The following types are permitted as row keys and sort keys: IntType, LongType, StringType, ByteArrayType. All of these types can be used for values. Additionally, value fields may be of type ListType or MapType. Here is an example schema where there are several value fields:

    {
      "rowKeyFields": [
        {
          "name": "key",
          "type": "StringType"
        }
      ],
      "sortKeyFields": [
        {
          "name": "timestamp",
          "type": "LongType"
        }
      ],
      "valueFields": [
        {
          "name": "value1",
          "type": "StringType"
        },
        {
          "name": "value2",
          "type": "ByteArrayType"
        },
        {
          "name": "value3",
          "type": {
            "ListType": {
              "elementType": "IntType"
            }
          }
        },
        {
          "name": "value4",
          "type": {
            "MapType": {
              "keyType": "IntType",
              "valueType": "StringType"
            }
          }
        }
      ]
    }

The field with name value3 is a list with integer elements. The field with name value4 is a map with integer keys and string values.

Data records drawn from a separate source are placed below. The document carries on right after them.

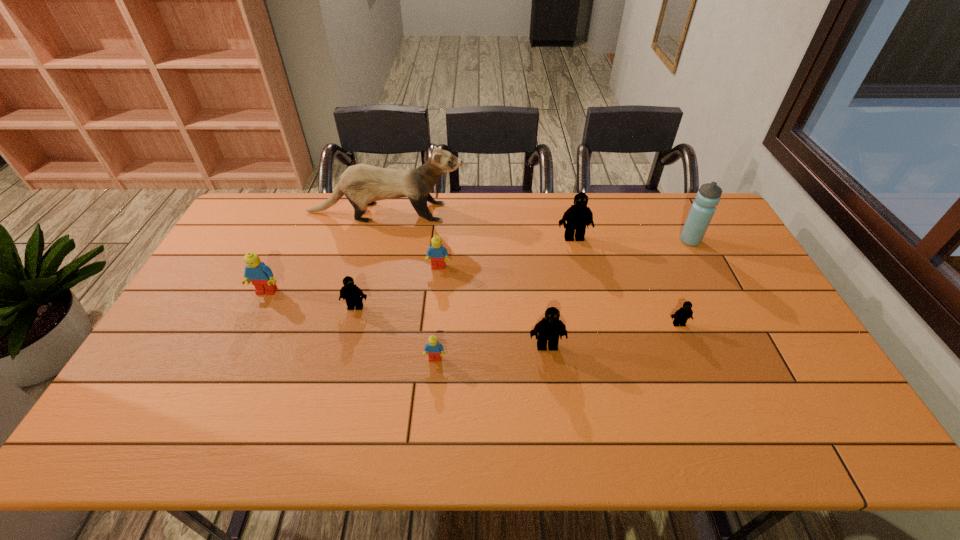
Image resolution: width=960 pixels, height=540 pixels. Find the location of `free location that satisfies the following two spatial constraints: 1. on the face of the ferret; 2. on the left side of the water bottle`. free location that satisfies the following two spatial constraints: 1. on the face of the ferret; 2. on the left side of the water bottle is located at coordinates (378, 240).

What are the coordinates of `vacant space that satisfies the following two spatial constraints: 1. on the face of the gray ferret; 2. on the face of the third biggest black Lego` in the screenshot? It's located at (362, 307).

Find the location of a particular element. This screenshot has width=960, height=540. free space that satisfies the following two spatial constraints: 1. on the face of the ferret; 2. on the face of the second nearest blue Lego is located at coordinates (366, 292).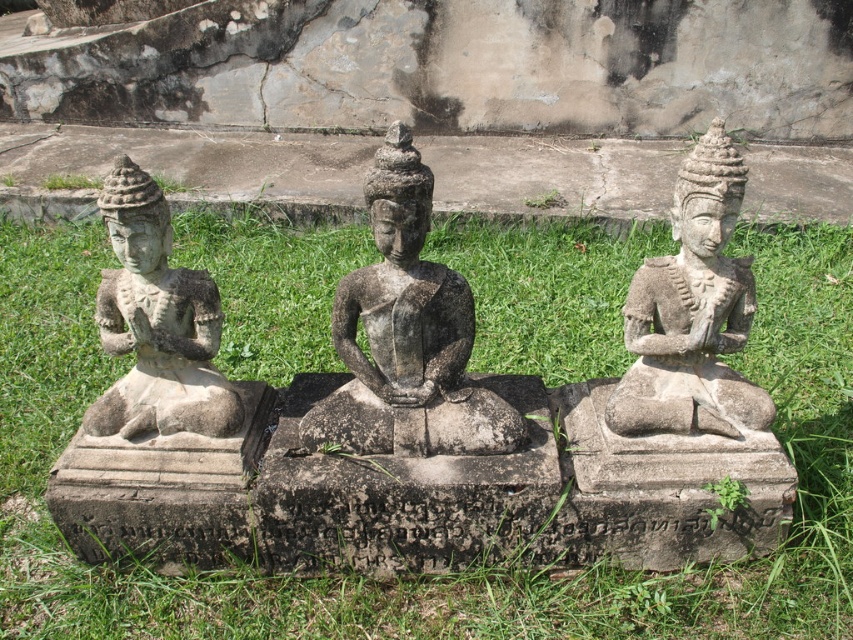
You are a gardener who wants to mow the green grass at center and the gray stone statue at left. Which one should you mow first if you want to start from the shorter one?

The gray stone statue at left is shorter than the green grass at center, so you should mow the green grass at center first since it is taller.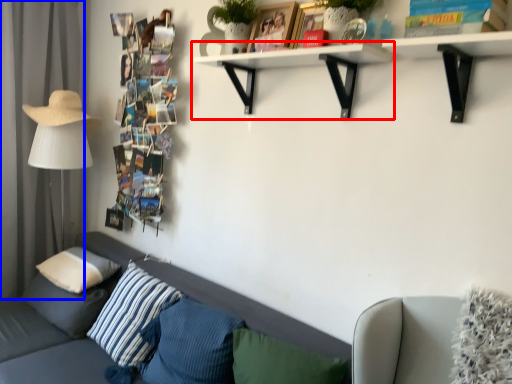
Question: Which point is further to the camera, shelf (highlighted by a red box) or curtain (highlighted by a blue box)?

Choices:
 (A) shelf
 (B) curtain

Answer: (B)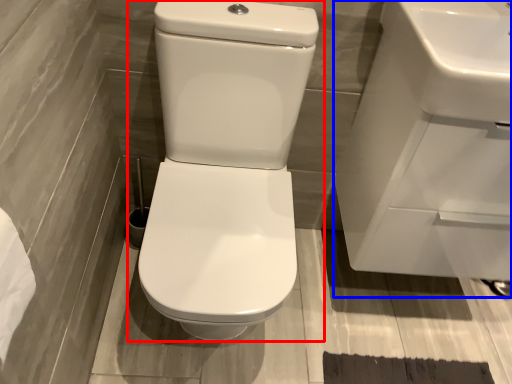
Question: Which object appears farthest to the camera in this image, toilet (highlighted by a red box) or sink (highlighted by a blue box)?

Choices:
 (A) toilet
 (B) sink

Answer: (B)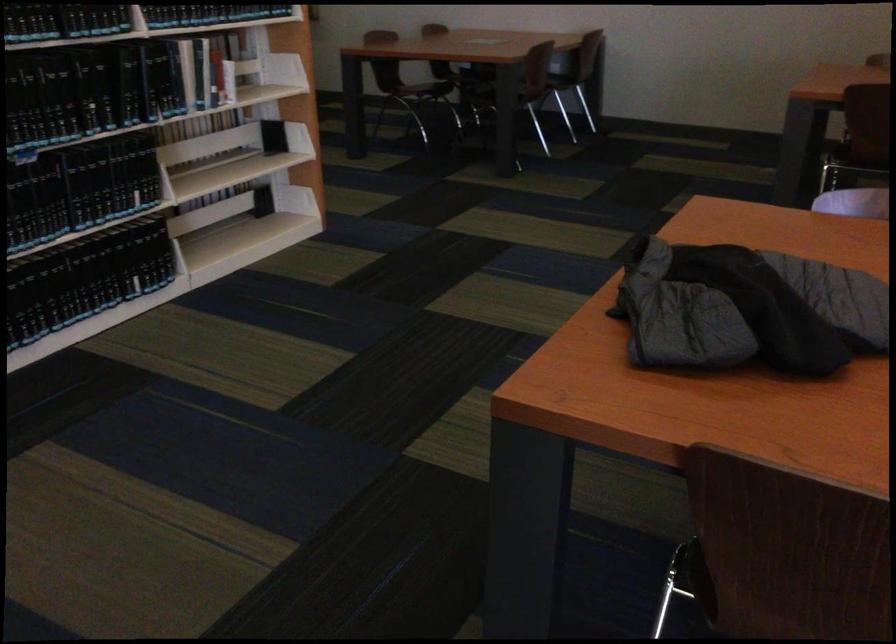
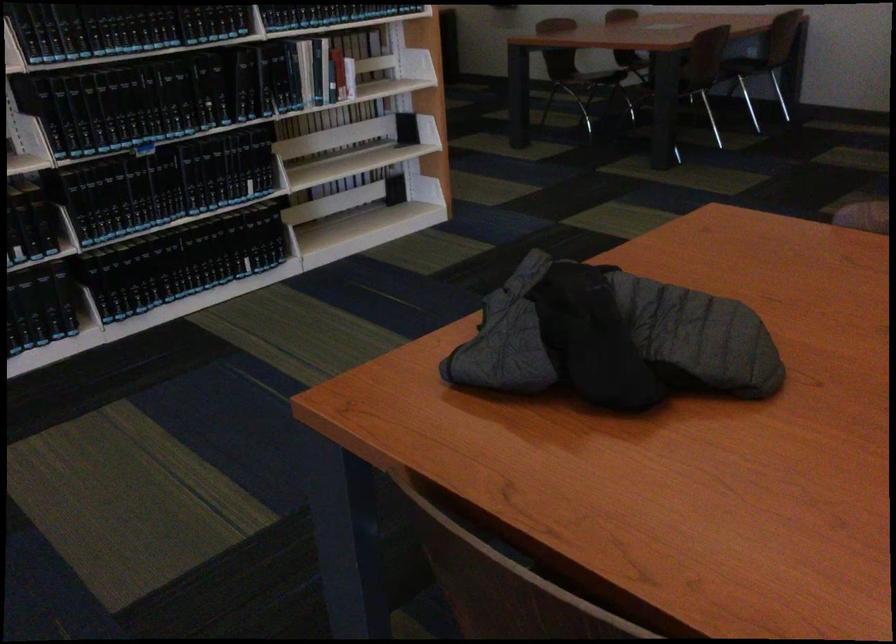
In the second image, find the point that corresponds to [135,80] in the first image.

(248, 82)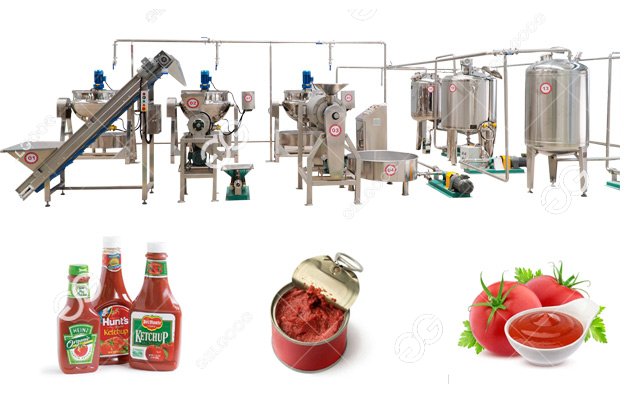
Find the location of a particular element. The width and height of the screenshot is (630, 400). stainless cylindrical container is located at coordinates 554,133, 471,113, 419,99.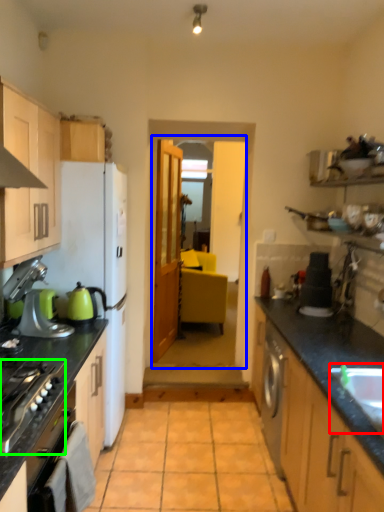
Question: Considering the real-world distances, which object is farthest from sink (highlighted by a red box)? glass door (highlighted by a blue box) or home appliance (highlighted by a green box)?

Choices:
 (A) glass door
 (B) home appliance

Answer: (A)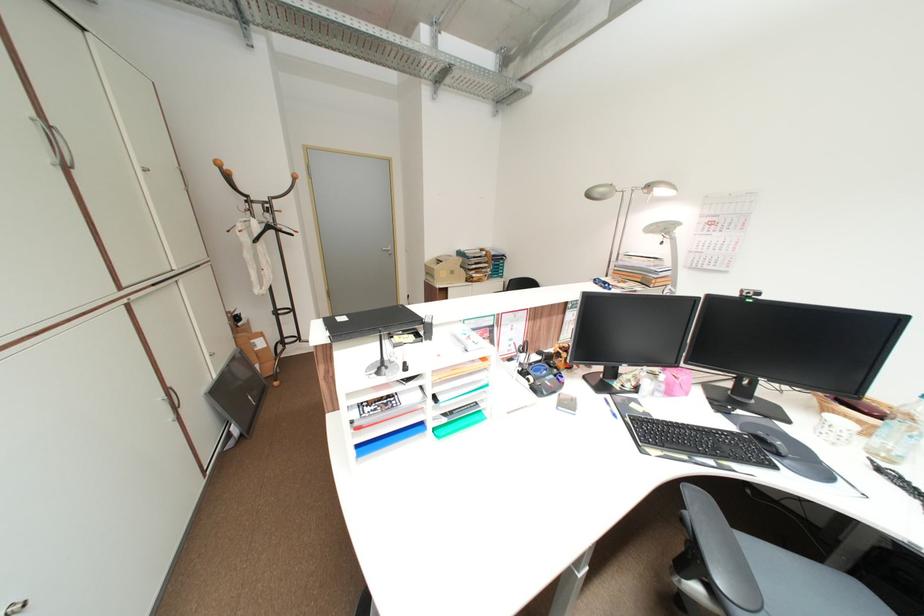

Value fields can optionally be declared as nullable, meaning a row may have no value for that field. This is done by adding "nullable": true to the field definition:

    {
      "rowKeyFields": [
        {
          "name": "key",
          "type": "StringType"
        }
      ],
      "sortKeyFields": [],
      "valueFields": [
        {
          "name": "required_value",
          "type": "StringType"
        },
        {
          "name": "optional_value",
          "type": "StringType",
          "nullable": true
        }
      ]
    }

When a nullable field is absent from a row, querying that field will return null. Row key and sort key fields cannot be nullable.

There may be multiple row key fields. In the following example two string fields are used as row keys:

    {
      "rowKeyFields": [
        {
          "name": "key1",
          "type": "StringType"
        },
        {
          "name": "key2",
          "type": "StringType"
        }
      ],
      "sortKeyFields": [
        {
          "name": "timestamp",
          "type": "LongType"
        }
      ],
      "valueFields": [
        {
          "name": "value",
          "type": "StringType"
        }
      ]
    }

Sleeper will store the rows sorted by key1 and then key2. Thus retrieving all rows where key1 and key2 have specified values will be quick. A range scan to retrieve all rows where key1 has a certain value and key2 can take any value will also be quick. But a query for all rows where key2 has a specified value but key1 can take any value will not be quick.